Ces contrastes entre les milieux sociaux dans lesquels évoluent les personnages font la richesse de leurs liens, selon lui. «Dans la vie, on se fait des amis au jardin d’enfants, et malgré tout ce qui survient, les amitiés fortes résistent.»
«Mes amis sont ma famille, les membres de ma famille sont mes amis, et je suis en amour avec ces gens. […] Je n’ai pas la vie sentimentale la plus abondante, la plus fonctionnelle. J’ai trouvé un très grand réconfort, un équilibre, une stabilité dans l’amitié et dans la famille.» -Xavier Dolan, cinéaste
La langue
En filigrane, Matthias & Maxime touche aux enjeux linguistiques, notamment par le biais du coloré personnage d’Erika, jeune étudiante au cégep et réalisatrice du court-métrage-qui-va-tout-changer, qui parle un franglais très caricatural et dont les répliques ponctuées de «Oh-my-god-genre!» sont parmi les moments les plus hilarants du film.
«On parle tous assez keb, puis il y a Erika, qu’on nargue à cause de son jargon extrême», résume le comédien Antoine Pilon.
Au-delà de la caricature générationnelle, Xavier Dolan s’est plu à porter à l’écran différents niveaux de français. «J’aime la diversité de la langue dans le film, le fait que plusieurs niveaux s’entrechoquent.
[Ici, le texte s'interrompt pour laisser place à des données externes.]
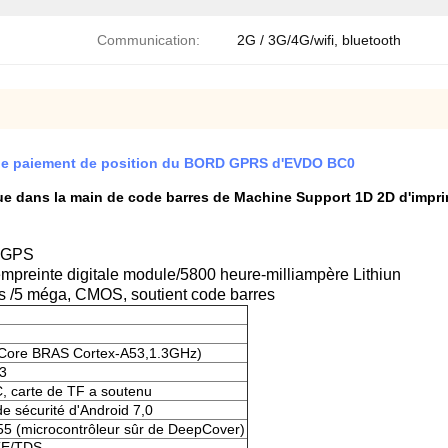
Communication:
2G / 3G/4G/wifi, bluetooth
0 de paiement de position du BORD GPRS d'EVDO BC0
nue dans la main de code barres de Machine Support 1D 2D d'impr
C.GPS
 l'empreinte digitale module/5800 heure-milliampère Lithiun
s /5 méga, CMOS, soutient code barres
Core BRAS Cortex-A53,1.3GHz)
3
carte de TF a soutenu
e sécurité d'Android 7,0
 (microcontrôleur sûr de DeepCover)
E/TDS-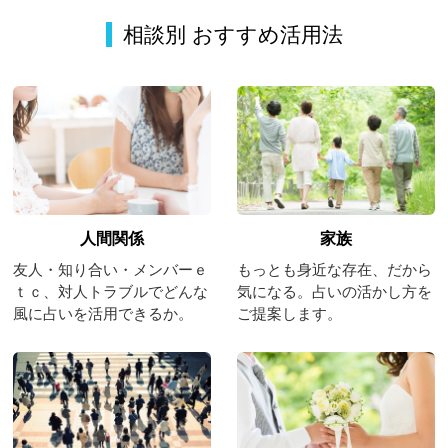
相談別 おすすめ活用法
人間関係
家族
友人・知り合い・メンバーｅ
もっとも身近な存在、だから
ｔｃ、対人トラブルでどんな
気になる。占いの活かし方を
風に占いを活用できるか。
ご提案します。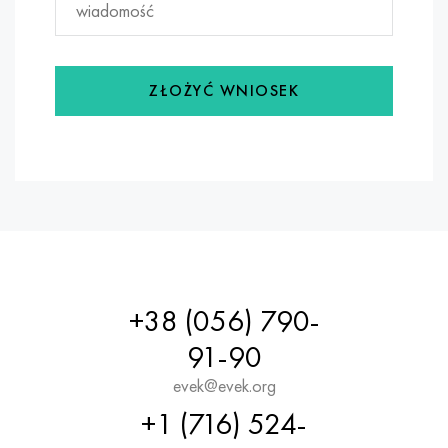
ZŁOŻYĆ WNIOSEK
+38 (056) 790-
91-90
evek@evek.org
+1 (716) 524-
Je voulais que ce soit présent, sans que ce soit un enjeu pour les personnages. C’est en sous-couche.»
À ceux qui l’accusent de «massacrer» le français, il rappelle que la langue est en constante évolution et que ce qu’on entend dans le film est représentatif de la réalité québécoise.
La musique
Comme c’est le cas pour les précédentes œuvres de Xavier Dolan, les émotions fortes de Matthias & Maxime sont accentuées par la trame sonore, tant celle composée expressément pour le film par le pianiste Jean-Michel Blais (on pense immédiatement à la scène dans le lac) que par les choix de chansons pop qui accompagnent plusieurs scènes importantes.
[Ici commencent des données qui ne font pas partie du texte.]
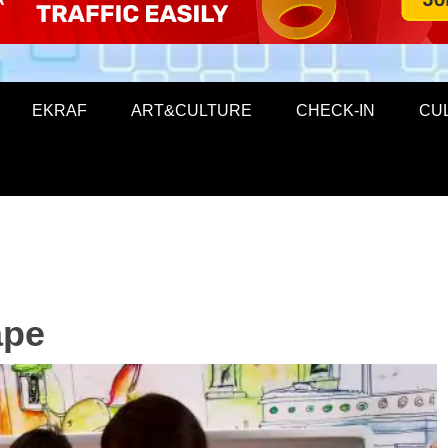
EKRAF
ART&CULTURE
CHECK-IN
CU
ape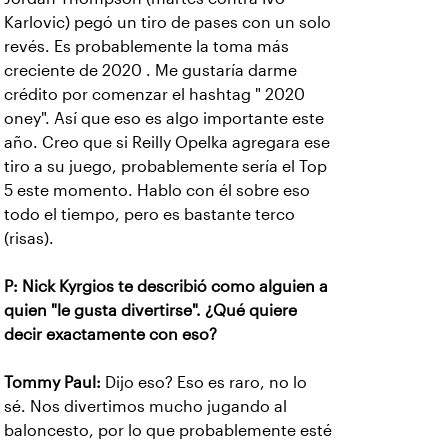
Karlovic) pegó un tiro de pases con un solo
revés. Es probablemente la toma más
creciente de 2020 . Me gustaría darme
crédito por comenzar el hashtag " 2020
oney". Así que eso es algo importante este
año. Creo que si Reilly Opelka agregara ese
tiro a su juego, probablemente sería el Top
5 este momento. Hablo con él sobre eso
todo el tiempo, pero es bastante terco
(risas).
P: Nick Kyrgios te describió como alguien a
quien "le gusta divertirse". ¿Qué quiere
decir exactamente con eso?
Tommy Paul:
Dijo eso? Eso es raro, no lo
sé. Nos divertimos mucho jugando al
baloncesto, por lo que probablemente esté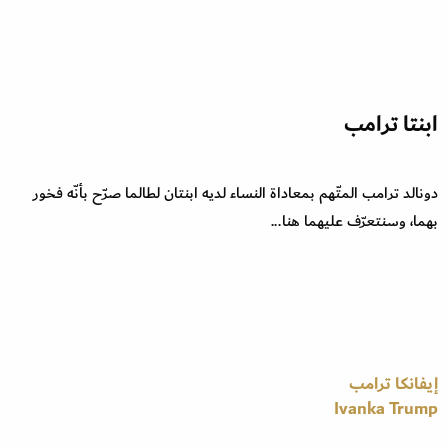
ابنتا ترامب
دونالد ترامب المتّهم بمعاداة النساء لديه ابنتان لطالما صرّح بأنّه فخور
بهما، وسنتعرّف عليهما هنا...
إيفانكا ترامب
Ivanka Trump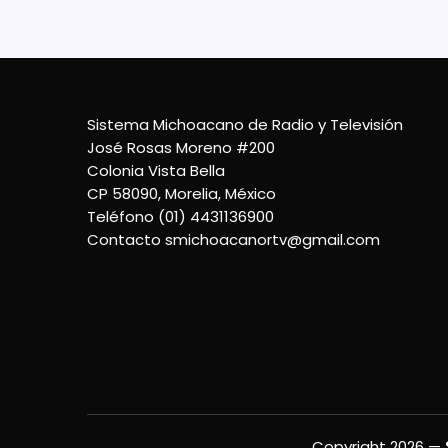
Sistema Michoacano de Radio y Televisión
José Rosas Moreno #200
Colonia Vista Bella
CP 58090, Morelia, México
Teléfono (01) 4431136900
Contacto
smichoacanortv@gmail.com
Copyright 2026 —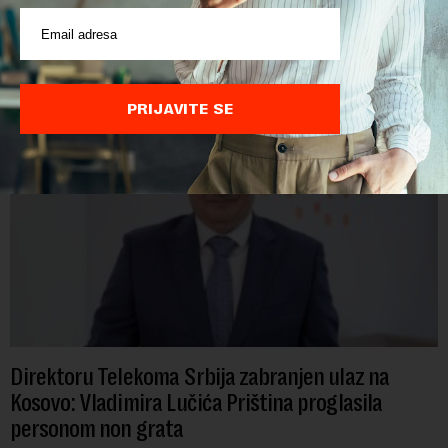
smanjenje granice za odlazak u penziju. Ukoliko bi njihov
predlog bio usvojen, žene bi u penziju išle sa 55, a muškarci sa
60 godina. Iako bi se ver...
PRIJAVITE SE
Direktoru Telekoma Srbija zabranjen ulaz na
Kosovo: Vladimira Lučića Priština proglasila
personom non grata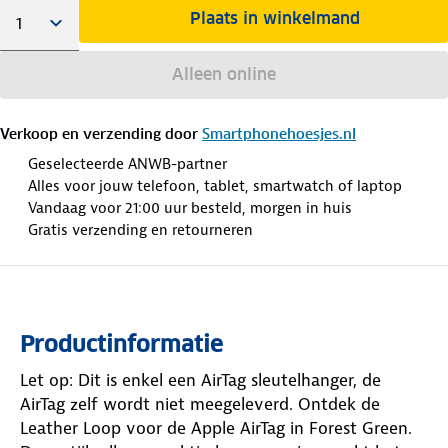
Plaats in winkelmand
Alleen online
Verkoop en verzending door
Smartphonehoesjes.nl
Geselecteerde ANWB-partner
Alles voor jouw telefoon, tablet, smartwatch of laptop
Vandaag voor 21:00 uur besteld, morgen in huis
Gratis verzending en retourneren
Productinformatie
Let op: Dit is enkel een AirTag sleutelhanger, de
AirTag zelf wordt niet meegeleverd. Ontdek de
Leather Loop voor de Apple AirTag in Forest Green.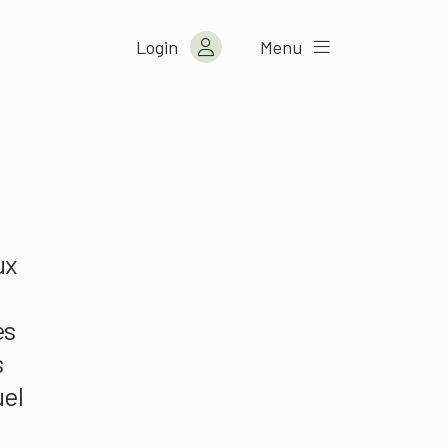
Login
Menu
ux
es
s
uel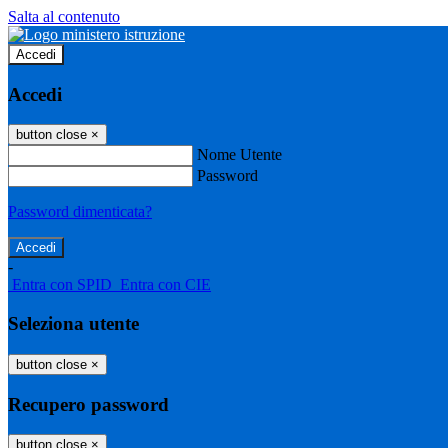
Salta al contenuto
Accedi
Accedi
button close
×
Nome Utente
Password
Password dimenticata?
-
Entra con SPID
Entra con CIE
Seleziona utente
button close
×
Recupero password
button close
×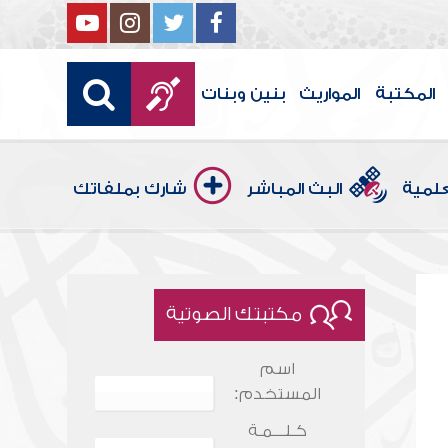
المكتبة
المواريث
بنين وبنات
علمية
البث المباشر
شارك بملفاتك
مكتبتك الصوتية
اسم
المستخدم:
كـلـــمـة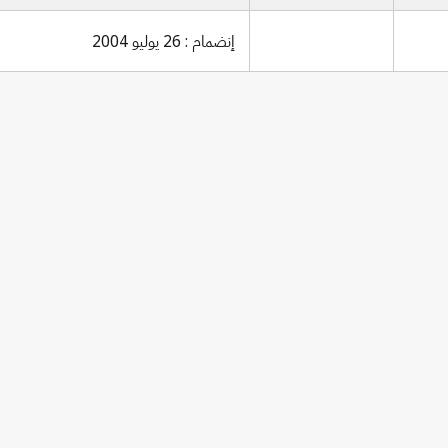
إنضمام : 26 يوليو 2004
Berne Notification No. 241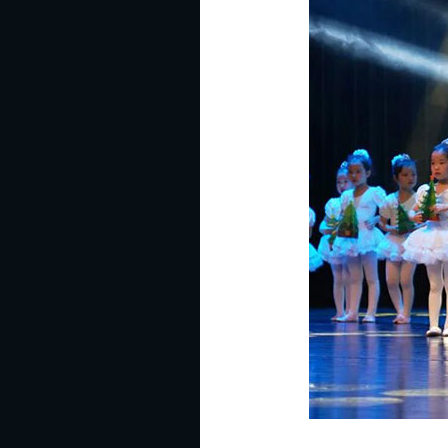
进
快
乐
纯
真
的
童
年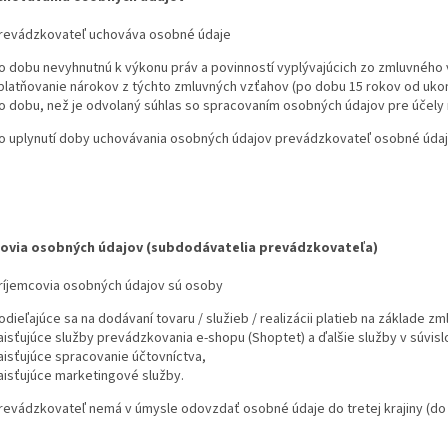
revádzkovateľ uchováva osobné údaje
o dobu nevyhnutnú k výkonu práv a povinností vyplývajúcich zo zmluvného
platňovanie nárokov z týchto zmluvných vzťahov (po dobu 15 rokov od uko
o dobu, než je odvolaný súhlas so spracovaním osobných údajov pre účely 
o uplynutí doby uchovávania osobných údajov prevádzkovateľ osobné úda
ovia osobných údajov (subdodávatelia prevádzkovateľa)
ríjemcovia osobných údajov sú osoby
odieľajúce sa na dodávaní tovaru / služieb / realizácii platieb na základe zm
aisťujúce služby prevádzkovania e-shopu (Shoptet) a ďalšie služby v súvis
aisťujúce spracovanie účtovníctva,
aisťujúce marketingové služby.
revádzkovateľ nemá v úmysle odovzdať osobné údaje do tretej krajiny (do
Qu’est-ce qui a guidé le choix des chansons? «L’émotion, répond du tac au tac le cinéaste. Et par émotion, ce n’est pas seulement la tristesse. C’est la sexualité, c’est l’excitation…» Pour appuyer son propos, il cite en exemple la chanson Signs of Life d’Arcade Fire, qui rend enlevante la scène où les amis s’adonnent à un jeu lors d’une fête.
À d’autres moments, «la scène appelle sa propre musique, ajoute Xavier Dolan. Parfois, j’entends une chanson et, tout à coup, j’ai envie d’écrire une scène, et la scène vient à moi.»